## [Exercise directions]
Only one stretch of the data below is wanted: the lines from the one with "ring mcp: (249, 276)" through the one with "pinky tip: (244, 254)", repeated exactly.

=== Source data ===

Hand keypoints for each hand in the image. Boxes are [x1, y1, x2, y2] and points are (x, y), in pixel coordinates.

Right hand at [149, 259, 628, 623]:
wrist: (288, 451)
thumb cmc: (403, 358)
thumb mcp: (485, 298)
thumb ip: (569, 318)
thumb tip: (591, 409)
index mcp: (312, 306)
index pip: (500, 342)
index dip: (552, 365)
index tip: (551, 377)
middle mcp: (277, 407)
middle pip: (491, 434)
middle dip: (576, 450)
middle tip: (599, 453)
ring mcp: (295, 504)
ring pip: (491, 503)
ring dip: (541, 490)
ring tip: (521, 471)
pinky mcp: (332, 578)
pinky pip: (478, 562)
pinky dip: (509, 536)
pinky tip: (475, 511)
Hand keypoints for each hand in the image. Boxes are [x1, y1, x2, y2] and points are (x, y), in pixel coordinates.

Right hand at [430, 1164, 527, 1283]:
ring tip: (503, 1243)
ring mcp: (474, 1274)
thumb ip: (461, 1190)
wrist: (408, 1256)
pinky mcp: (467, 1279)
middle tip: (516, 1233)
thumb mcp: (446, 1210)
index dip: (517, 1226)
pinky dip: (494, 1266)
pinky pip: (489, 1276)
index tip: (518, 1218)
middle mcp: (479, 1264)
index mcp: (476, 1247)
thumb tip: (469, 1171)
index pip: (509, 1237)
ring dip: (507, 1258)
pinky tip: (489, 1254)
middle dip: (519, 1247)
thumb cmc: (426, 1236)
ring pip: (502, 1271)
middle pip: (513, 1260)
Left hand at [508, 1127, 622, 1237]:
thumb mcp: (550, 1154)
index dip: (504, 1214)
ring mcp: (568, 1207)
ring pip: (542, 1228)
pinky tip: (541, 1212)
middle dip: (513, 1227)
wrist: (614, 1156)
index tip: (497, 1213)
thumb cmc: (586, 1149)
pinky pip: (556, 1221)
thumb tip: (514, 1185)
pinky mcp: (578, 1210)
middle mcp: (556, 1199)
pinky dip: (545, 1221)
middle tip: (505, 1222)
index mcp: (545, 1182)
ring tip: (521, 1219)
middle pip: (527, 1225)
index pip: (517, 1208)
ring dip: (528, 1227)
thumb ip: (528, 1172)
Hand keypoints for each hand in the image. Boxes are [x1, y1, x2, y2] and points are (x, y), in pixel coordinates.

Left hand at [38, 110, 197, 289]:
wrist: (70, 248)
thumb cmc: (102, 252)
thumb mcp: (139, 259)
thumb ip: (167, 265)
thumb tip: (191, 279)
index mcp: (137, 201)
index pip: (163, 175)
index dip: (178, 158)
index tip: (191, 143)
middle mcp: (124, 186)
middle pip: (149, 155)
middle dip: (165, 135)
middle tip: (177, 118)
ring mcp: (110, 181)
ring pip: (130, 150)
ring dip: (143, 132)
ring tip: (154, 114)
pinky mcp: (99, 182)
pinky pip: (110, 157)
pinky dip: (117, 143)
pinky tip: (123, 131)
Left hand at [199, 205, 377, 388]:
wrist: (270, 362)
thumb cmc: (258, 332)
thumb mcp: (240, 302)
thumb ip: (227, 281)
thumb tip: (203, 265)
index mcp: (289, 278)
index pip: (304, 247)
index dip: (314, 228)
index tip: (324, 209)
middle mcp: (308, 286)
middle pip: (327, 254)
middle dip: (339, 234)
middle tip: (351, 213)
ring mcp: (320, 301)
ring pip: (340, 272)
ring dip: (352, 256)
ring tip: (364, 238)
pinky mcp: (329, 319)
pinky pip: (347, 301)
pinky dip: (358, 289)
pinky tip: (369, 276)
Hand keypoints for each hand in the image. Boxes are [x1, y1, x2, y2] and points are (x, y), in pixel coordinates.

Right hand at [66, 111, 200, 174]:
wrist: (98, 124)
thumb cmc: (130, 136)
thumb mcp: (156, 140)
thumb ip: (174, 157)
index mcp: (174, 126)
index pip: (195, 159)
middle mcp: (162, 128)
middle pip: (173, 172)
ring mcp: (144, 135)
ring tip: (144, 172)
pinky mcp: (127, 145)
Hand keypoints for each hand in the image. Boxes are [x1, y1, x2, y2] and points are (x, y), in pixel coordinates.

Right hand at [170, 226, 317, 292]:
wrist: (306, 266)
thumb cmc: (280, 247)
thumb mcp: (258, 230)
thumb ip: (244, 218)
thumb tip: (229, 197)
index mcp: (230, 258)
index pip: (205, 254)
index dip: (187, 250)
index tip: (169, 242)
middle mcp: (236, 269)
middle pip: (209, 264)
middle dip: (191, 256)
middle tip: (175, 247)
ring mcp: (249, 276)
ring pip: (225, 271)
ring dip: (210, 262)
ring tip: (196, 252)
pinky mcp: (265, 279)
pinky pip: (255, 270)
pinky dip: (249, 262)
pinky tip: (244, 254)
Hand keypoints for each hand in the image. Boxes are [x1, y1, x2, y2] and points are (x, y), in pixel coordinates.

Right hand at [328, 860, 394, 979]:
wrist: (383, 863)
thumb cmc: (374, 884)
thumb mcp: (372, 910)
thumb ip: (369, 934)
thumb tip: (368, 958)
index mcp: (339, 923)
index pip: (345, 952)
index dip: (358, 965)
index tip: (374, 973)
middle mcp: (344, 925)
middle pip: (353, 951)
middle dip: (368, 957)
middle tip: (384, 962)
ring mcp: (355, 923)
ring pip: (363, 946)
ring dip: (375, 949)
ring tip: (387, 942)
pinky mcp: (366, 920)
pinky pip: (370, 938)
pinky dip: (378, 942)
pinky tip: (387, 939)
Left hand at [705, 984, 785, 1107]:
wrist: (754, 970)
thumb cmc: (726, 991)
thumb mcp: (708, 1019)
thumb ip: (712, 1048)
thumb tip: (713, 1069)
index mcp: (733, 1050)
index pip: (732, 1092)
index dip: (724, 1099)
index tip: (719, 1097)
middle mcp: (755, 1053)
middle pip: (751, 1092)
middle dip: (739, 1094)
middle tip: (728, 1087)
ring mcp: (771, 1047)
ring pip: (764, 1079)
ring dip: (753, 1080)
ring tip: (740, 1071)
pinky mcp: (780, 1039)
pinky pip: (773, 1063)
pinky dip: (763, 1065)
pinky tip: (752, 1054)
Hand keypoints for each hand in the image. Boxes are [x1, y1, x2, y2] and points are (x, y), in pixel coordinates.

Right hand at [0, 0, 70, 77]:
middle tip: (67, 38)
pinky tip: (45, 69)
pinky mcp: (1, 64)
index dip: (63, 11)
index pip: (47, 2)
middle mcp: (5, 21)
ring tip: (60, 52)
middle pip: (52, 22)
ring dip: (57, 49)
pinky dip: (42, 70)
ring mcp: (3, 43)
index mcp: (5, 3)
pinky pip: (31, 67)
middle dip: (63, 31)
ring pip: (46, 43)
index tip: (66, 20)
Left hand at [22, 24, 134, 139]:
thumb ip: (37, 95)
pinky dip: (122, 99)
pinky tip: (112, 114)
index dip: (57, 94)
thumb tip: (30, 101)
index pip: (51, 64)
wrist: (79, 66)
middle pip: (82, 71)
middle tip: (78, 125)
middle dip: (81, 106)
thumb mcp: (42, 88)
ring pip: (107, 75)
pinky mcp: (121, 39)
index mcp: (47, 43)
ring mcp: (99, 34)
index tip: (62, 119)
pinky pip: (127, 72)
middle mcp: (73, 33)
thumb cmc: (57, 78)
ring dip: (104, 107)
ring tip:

===

## [Solution for this problem]
ring mcp: (249, 276)
ring pip: (225, 271)
ring dip: (210, 262)
ring tip: (196, 252)
pinky mcp: (265, 279)
pinky pip: (255, 270)
pinky dip: (249, 262)
pinky tip: (244, 254)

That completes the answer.